Ce n’est pas la première fois que la Corée du Nord annonce la production de masse de bombes atomiques, rappelle de son côté Go Myong-hyun, chercheur à l’Asan Institute for Policy Studies. « Le message de Nouvel An de Kim Jong Un est quelque chose comme: jouons avec des armes nucléaires », a-t-il poursuivi. Selon lui, le dirigeant nord-coréen tente de montrer que « la Corée du Nord ne mendiera pas le dialogue et qu’elle fera pression sur la Corée du Sud et les Etats-Unis, surtout les Etats-Unis, en renforçant sa puissance nucléaire ».
Kim Jong Un avait déjà affirmé, fin novembre, vouloir doter son pays de « la plus puissante force stratégique du monde ». Deux mois plus tôt, la Corée du Nord avait adopté une nouvelle doctrine rendant « irréversible » son statut de puissance nucléaire, et l’autorisant à mener une frappe atomique préventive en cas de menace existentielle contre son régime.
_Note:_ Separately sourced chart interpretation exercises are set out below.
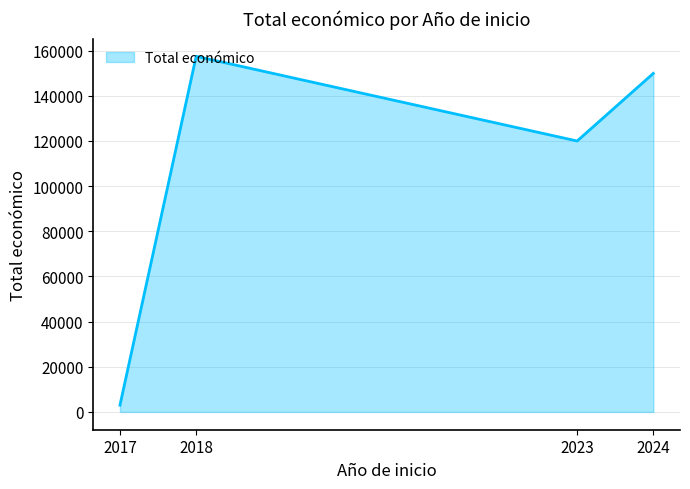

What is the sum of all values?

430450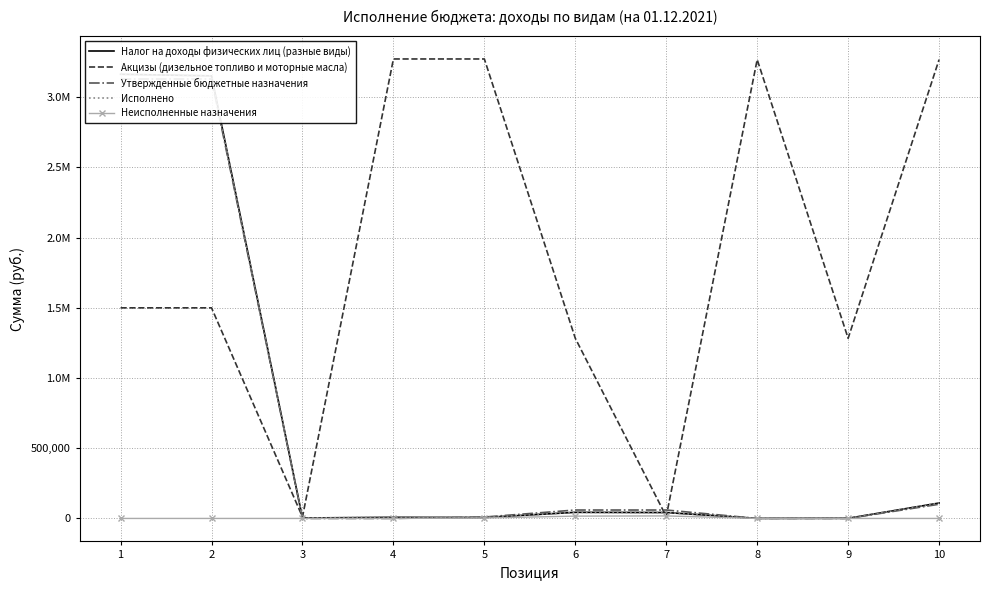

Is it true that Утвержденные бюджетные назначения equals 60000.0 at 7?

True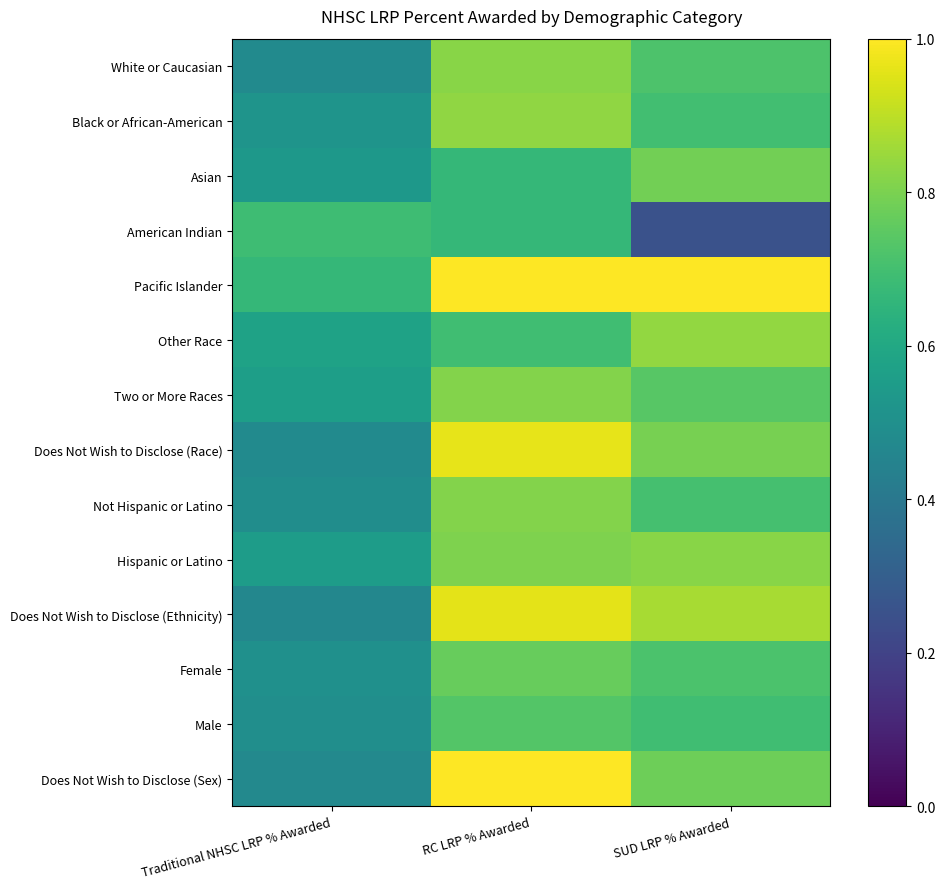

What is the total value across all series at Traditional NHSC LRP % Awarded?

7.5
Séoul et Washington prêtent à Pyongyang l’intention de mener prochainement un nouvel essai nucléaire, qui serait le septième de son histoire et le premier depuis 2017. Les dirigeants nord-coréens affirment qu’une dissuasion nucléaire crédible est essentielle à la survie de leur pays, qui est constamment menacé d’agression par les Etats-Unis.
Pour Leif-Eric Easley, professeur à l’université Ewha à Séoul, les récents gestes d’hostilité de Pyongyang, « pourraient être destinés à faire peur à la Corée du Sud pour qu’elle adopte une politique plus modérée ». Mais selon lui, ils risquent de produire l’effet inverse et pousser Séoul à renforcer ses moyens militaires. « Si la Chine ne veut pas, à sa porte, d’une instabilité régionale causée par une course à l’armement intercoréenne, elle aura intérêt à en faire plus pour contenir Pyongyang en 2023 », estime M. Easley.